How to Tell If It’s Love or Just Attraction
It can happen to anyone that when you bump into someone, your heart starts to beat faster, and you blush or sweat. You may find yourself trying to identify that feeling and mistakenly think it’s love at first sight. Sometimes, knowing where to stand with that person is essential in determining if it’s just a short-lasting “physical attraction.”
We at 5-Minute Crafts aim to help you identify these 2 different feelings by filling you in on the essential sure signs.
The difference between love and attraction
When 2 individuals like or love each other, they feel an interpersonal attraction. Sometimes, they feel a non-verbal reciprocal liking, or reciprocity of attraction, meaning they mutually expect to get benefits in return as they give them. This kind of attraction is essential for forming relationships. Sometimes, we might get confused when feeling stronger than just “liking” someone and wonder if it’s love at first sight.
It could also be a short-lived attraction—the feeling toward your partner’s appearance, a slight gesture, state, attitude, etc. On the other hand, love is compassionate, long-lasting, unconditional, accepts the flaws, and develops gradually, whereas physical attraction is instant and passionate.
If you can’t figure out which category the harmony between you and your partner falls under, you may need to concentrate on figuring out what to consider.
1. Check to see if they want to introduce you to their circle.
Suppose you want to introduce your partner to the most important people in your life: your friends and family. If your partner is reluctant to do the same, it may mean that you are being pocketed. In other words, your partner is hiding you like a secret or keeping the relationship under wraps. There are many signs of realizing this upfront like, for example, they never talk about their family or friends.
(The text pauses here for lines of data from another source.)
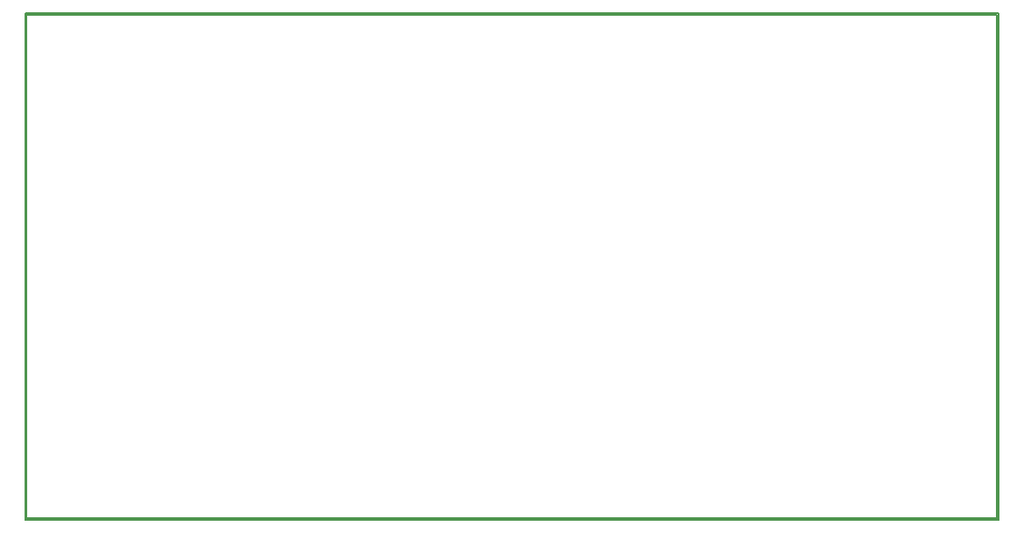
<source format=gko>
%FSLAX25Y25*%
%MOIN*%
G70*
G01*
G75*
G04 Layer_Color=16711935*
%ADD10C,0.27559*%
%ADD11C,0.00800*%
%ADD12C,0.03000*%
%ADD13C,0.01000*%
%ADD14C,0.01500*%
%ADD15C,0.00500*%
%ADD16C,0.10236*%
%ADD17C,0.05906*%
%ADD18C,0.12205*%
%ADD19R,0.05906X0.05906*%
%ADD20C,0.02000*%
%ADD21C,0.03000*%
%ADD22C,0.07874*%
%ADD23R,0.02756X0.03347*%
%ADD24O,0.08661X0.02362*%
%ADD25C,0.00787*%
%ADD26C,0.28359*%
%ADD27C,0.11036*%
%ADD28C,0.06706*%
%ADD29C,0.13005*%
%ADD30R,0.06706X0.06706*%
%ADD31R,0.03556X0.04147*%
%ADD32O,0.09461X0.03162*%
%ADD33C,0.02362*%
%ADD34C,0.00984*%
D15*
X369500Y-192400D02*
Y-600D01*
X600Y-192400D02*
Y-600D01*
X369500D01*
X600Y-192400D02*
X369500D01*
X0Y-192913D02*
X370200D01*
X0Y0D02*
X370200D01*
X0Y-192913D02*
Y0D01*
X370079Y-192913D02*
Y0D01*
M02*

</source>
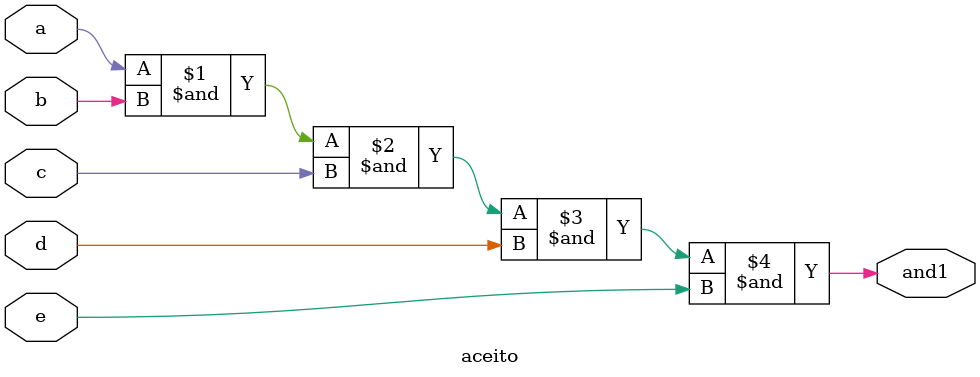
<source format=v>
module aceito(a, b, c, d, e, and1);
	// declaração das entradas e saídas
	input a, b, c, d, e;
	output and1;
	
	// lógica
	assign and1 = a & b & c & d & e;
	// um lote aceito possui todas as entradas em nível lógico alto
endmodule

</source>
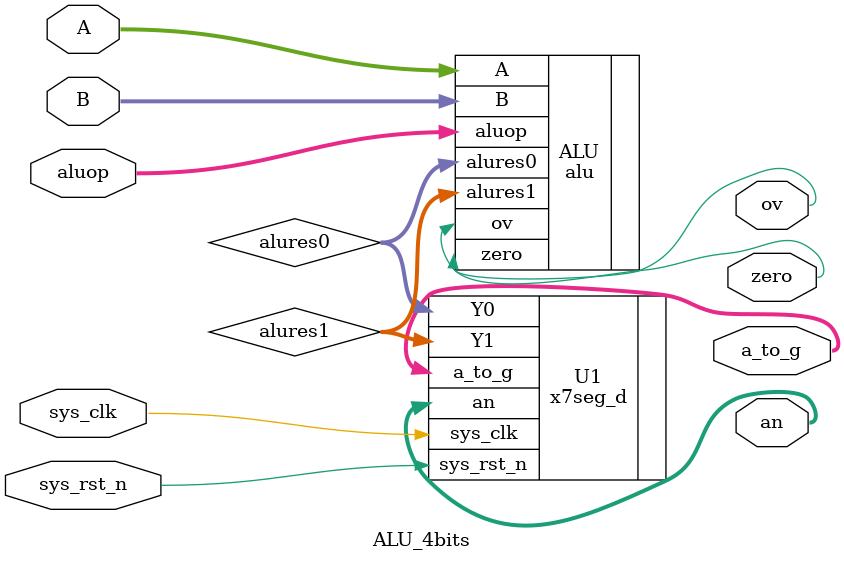
<source format=sv>
module ALU_4bits(
        input sys_clk,
        input sys_rst_n,
        input [3 : 0] A,
        input [3 : 0] B,
        input [3 : 0] aluop,
        output ov,
        output zero,
        output logic    [3 : 0]  an,
        output logic    [7 : 0]  a_to_g
    );
    
    logic [3 : 0] alures0, alures1;

    alu #(.N(4)) ALU(
        .A(A),
        .B(B),
        .aluop(aluop),
        .alures0(alures0),
        .alures1(alures1),
        .zero(zero),
        .ov(ov)
    );

    x7seg_d U1(
    .sys_clk    (sys_clk),
    .sys_rst_n  (sys_rst_n),
    .Y0         (alures0),
    .Y1         (alures1),
    .an         (an),
    .a_to_g     (a_to_g)
    );  
    
endmodule
</source>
You always meet out of town, you aren’t on each other’s social media, etc.
Takeaway: If he has no interest in connecting with your inner circle, it could be because you and your partner have a ’’short-term’’ relationship.
2. Check to see if either of you are using more “I” and less “We.”
You can learn a lot about your relationship by closely observing your language. Bear in mind that you slowly stray from the “I” language in a loving relationship and opt to use “We” in your sentences more. It’s essential for both parties to feel heard and communicate their ideas. This way, you start thinking as a couple, not 2 separate individuals. “We” also refers to a “partnership” where you are confident in solving problems together.
Takeaway: If your partner uses more ’’I’’ and makes all the decisions, then there isn’t any conversation between you 2. You don’t get a say, and it’s one-sided, not love.
3. Check to see whether they share everything with you.
Self-disclosure plays an essential role in a normal and healthy relationship. You may want to share confidential and personal information about your dreams, fears, past experiences, and plans with the person you love, even the things you have never told anyone. Keep this in mind and ask yourself what information you’re sharing with your partner. You can think about it another way —asking yourself if your partner opens up to you emotionally, is comfortable discussing issues with you, etc.
Takeaway: If you feel uncomfortable sharing things with the person you’re with, or if he doesn’t open up to you, it may not be a long-lasting love or a committed relationship.
4. Check to see if you influence one another.
Influence is an essential factor in a happy relationship, especially when it comes to decision-making in meaningful ways. Studies have shown that if your partner is willing to accept your influence more, they become more prominent. Still, for a relationship to be successful, it is good that both parties take the initiative. It doesn’t mean saying ’’yes’’ to every situation, but acknowledging your partner’s view even if you disagree.
Takeaway: If you find yourself in situations where you are ambivalent about accepting their influence, try listening to your other half’s views and search for ways to say ’’yes.’’
5. Check to see if you’re focused on their physical appearance.
It’s normal to be attracted to someone physically. However, if you’re constantly thinking about their appearance or how good-looking they are, and if it’s the first thing that comes to your mind, it might not be love.
Takeaway: There are other significant qualities inside a person that we need to pay attention to—for example, kindness, trustworthiness, or support.